### [Work order]
Please copy out every line of the material below word for word, leaving out the picture markers.

╔══

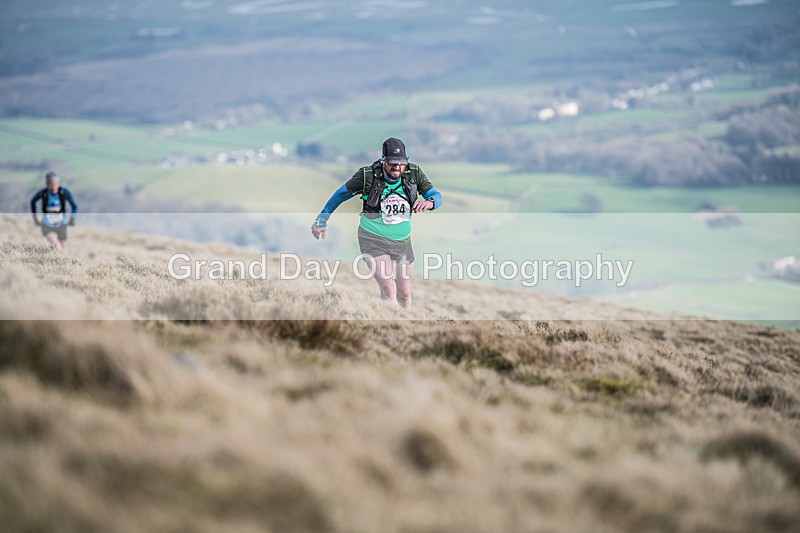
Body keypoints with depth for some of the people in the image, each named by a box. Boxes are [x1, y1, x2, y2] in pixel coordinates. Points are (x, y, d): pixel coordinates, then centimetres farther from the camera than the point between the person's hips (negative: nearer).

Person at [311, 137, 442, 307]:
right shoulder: (368, 175, -16)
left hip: (402, 241, 4)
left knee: (405, 294, 13)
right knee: (389, 289, -21)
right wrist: (321, 220, 6)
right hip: (373, 240, -4)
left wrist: (428, 203, -30)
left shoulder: (414, 173, -9)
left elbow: (437, 196, -4)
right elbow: (341, 194, -2)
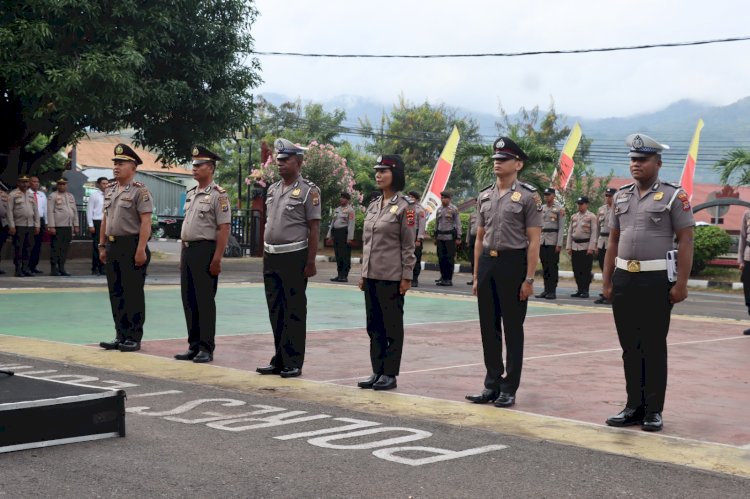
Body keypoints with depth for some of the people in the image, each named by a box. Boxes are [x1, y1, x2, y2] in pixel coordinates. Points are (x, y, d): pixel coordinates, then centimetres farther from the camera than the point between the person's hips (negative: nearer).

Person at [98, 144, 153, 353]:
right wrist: (102, 245, 15)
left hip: (131, 245, -8)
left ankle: (134, 338, 5)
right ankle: (121, 336, 18)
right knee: (116, 292, 10)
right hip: (113, 247, 8)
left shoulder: (140, 191, -10)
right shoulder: (110, 191, 14)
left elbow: (146, 222, -15)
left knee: (133, 293, -1)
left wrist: (140, 249, -21)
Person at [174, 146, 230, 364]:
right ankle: (193, 346, 18)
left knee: (205, 301, -4)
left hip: (205, 250, -8)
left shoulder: (218, 195, -9)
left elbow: (224, 229, -14)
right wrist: (182, 253, 17)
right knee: (189, 300, 10)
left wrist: (217, 258, -19)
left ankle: (206, 348, 2)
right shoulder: (191, 194, 15)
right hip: (187, 250, 8)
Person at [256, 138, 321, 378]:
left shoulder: (308, 191, -7)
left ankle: (293, 363, 6)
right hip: (271, 257, 7)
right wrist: (265, 254, 14)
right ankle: (279, 360, 18)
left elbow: (314, 229, -9)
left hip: (294, 257, -7)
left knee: (294, 311, -1)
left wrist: (311, 262, -13)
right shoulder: (272, 189, 13)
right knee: (275, 310, 10)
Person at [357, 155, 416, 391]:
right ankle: (377, 371, 17)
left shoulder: (405, 206, -7)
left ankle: (390, 374, 6)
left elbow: (408, 245, -9)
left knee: (392, 326, 1)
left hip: (392, 276, -7)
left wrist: (407, 276, -12)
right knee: (374, 325, 10)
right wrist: (363, 273, 14)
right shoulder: (373, 205, 12)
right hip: (371, 275, 7)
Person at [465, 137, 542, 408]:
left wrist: (529, 279, -14)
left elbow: (534, 240, -9)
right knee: (489, 327, 9)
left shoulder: (528, 197, -6)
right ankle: (492, 385, 18)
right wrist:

╚══

### [Answer box]
Body keypoints with depth for some of the people in the image, each named by a box. Boxes are [x1, y1, x2, y2] in pixel coordinates. Points are (x, y, d): pixel coordinates, then centimetres farther from the camera than the point between the person's hips (negative: nearer).

Person at [311, 137, 442, 307]:
right shoulder: (368, 175, -16)
left hip: (402, 241, 4)
left knee: (405, 294, 13)
right knee: (389, 289, -21)
right wrist: (321, 220, 6)
right hip: (373, 240, -4)
left wrist: (428, 203, -30)
left shoulder: (414, 173, -9)
left elbow: (437, 196, -4)
right elbow: (341, 194, -2)
Body keypoints with depth for some of the people in the image, each named by a box. Boxes are [x1, y1, x2, y2] in pixel coordinates. Points are (x, y, d): pixel coordinates, then centimetres farther from the camera than the point between the person's hips (negative: nearer).

Person at [98, 144, 153, 353]:
right wrist: (102, 245, 15)
left hip: (131, 245, -8)
left ankle: (134, 338, 5)
right ankle: (121, 336, 18)
right knee: (116, 292, 10)
right hip: (113, 247, 8)
left shoulder: (140, 191, -10)
right shoulder: (110, 191, 14)
left elbow: (146, 222, -15)
left knee: (133, 293, -1)
left wrist: (140, 249, -21)
Person at [174, 146, 230, 364]:
right ankle: (193, 346, 18)
left knee: (205, 301, -4)
left hip: (205, 250, -8)
left shoulder: (218, 195, -9)
left elbow: (224, 229, -14)
right wrist: (182, 253, 17)
right knee: (189, 300, 10)
left wrist: (217, 258, -19)
left ankle: (206, 348, 2)
right shoulder: (191, 194, 15)
right hip: (187, 250, 8)
Person at [256, 138, 321, 378]:
left shoulder: (308, 191, -7)
left ankle: (293, 363, 6)
right hip: (271, 257, 7)
right wrist: (265, 254, 14)
right ankle: (279, 360, 18)
left elbow: (314, 229, -9)
left hip: (294, 257, -7)
left knee: (294, 311, -1)
left wrist: (311, 262, -13)
right shoulder: (272, 189, 13)
right knee: (275, 310, 10)
Person at [357, 155, 416, 391]:
right ankle: (377, 371, 17)
left shoulder: (405, 206, -7)
left ankle: (390, 374, 6)
left elbow: (408, 245, -9)
left knee: (392, 326, 1)
left hip: (392, 276, -7)
left wrist: (407, 276, -12)
right knee: (374, 325, 10)
right wrist: (363, 273, 14)
right shoulder: (373, 205, 12)
right hip: (371, 275, 7)
Person at [465, 137, 542, 408]:
left wrist: (529, 279, -14)
left elbow: (534, 240, -9)
right knee: (489, 327, 9)
left shoulder: (528, 197, -6)
right ankle: (492, 385, 18)
right wrist:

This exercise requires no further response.